In the 1990s, I interviewed dozens of Mexicans, straight and gay, in Guadalajara, the country’s second largest city. They spoke about how they wanted their lives to differ from their parents’. Women wanted to be recognized as sexual beings, with legitimate desires and the ability to pursue them. Men felt the old models of machismo were constraining, not empowering. As the anthropologist Matthew Gutmann found in Mexico City around the same time, this was the first generation of Mexicans for whom machismo was a dirty word.

This desire for individual autonomy — which in some ways lagged behind the sexual revolution in the United States — extended to gay and lesbian people. The emergence of AIDS as a global epidemic coincided with a period of energetic democratization. Of course, increased visibility generated homophobic reactions, but it also motivated gays to declare their identities and organize politically.

When I arrived in Guadalajara in 1993, gay clubs were hidden from public view. By 1998, clubs populated by gay and straight patrons alike were unremarkable. When I commented to a young gay man that the bars now seemed to be filled with straight people, he replied, “Isn’t that great?” In his view, the bar was “the most fashionable in Guadalajara,” because of its embrace of sexual diversity.

To be sure, as the Mexican anthropologist Guillermo Núñez Noriega notes, this elite is a minority, but its attitudes do seep into the larger population. Mexican media, which reaches even remote rural hamlets, features telenovelas that portray homosexuality in frank (if melodramatic) terms and talk shows where tolerance is a sign of cosmopolitan modernity.
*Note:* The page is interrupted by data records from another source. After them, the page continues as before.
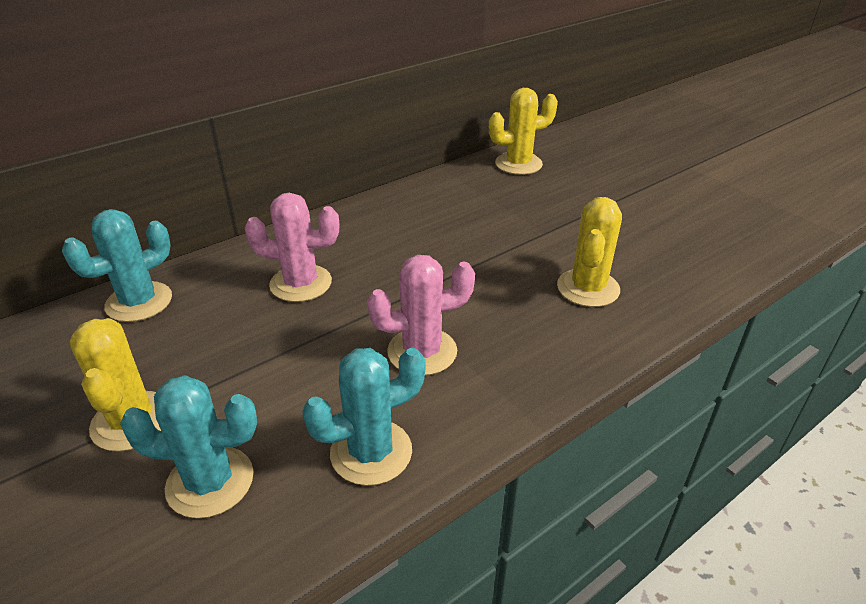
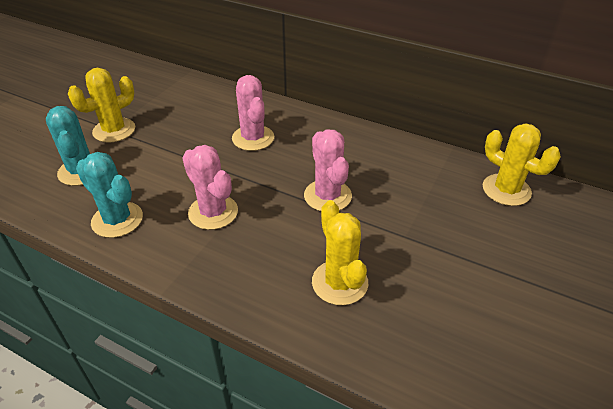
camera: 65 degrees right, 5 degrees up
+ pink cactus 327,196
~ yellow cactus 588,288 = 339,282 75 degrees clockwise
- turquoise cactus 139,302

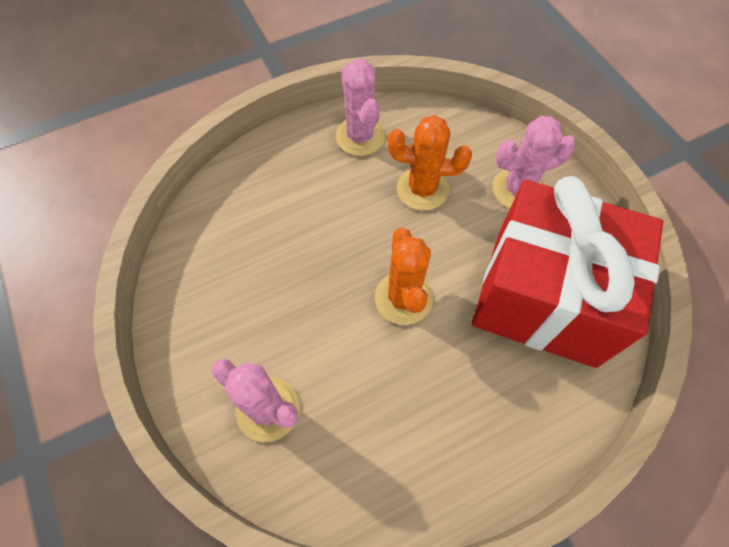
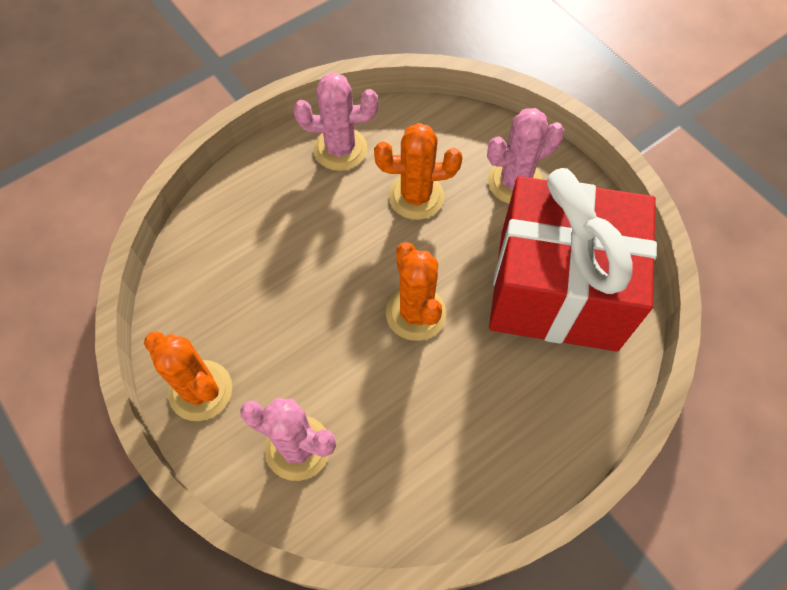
camera: 10 degrees left, 0 degrees up
+ orange cactus 200,390
~ pink cactus 360,136 = 340,149 60 degrees counterclockwise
These developments not only undermine stereotypes about machismo, but also the assumption that the prominence of Catholicism makes progressive change impossible. Same-sex marriage is legal in Belgium, Portugal and Spain, and Ireland recognizes civil unions. As the United States Supreme Court debates same-sex marriage, perhaps it should consider the precedent set by other nations of the Western Hemisphere.

- Hector Carrillo is an associate professor of sociology and gender and sexuality studies at Northwestern University.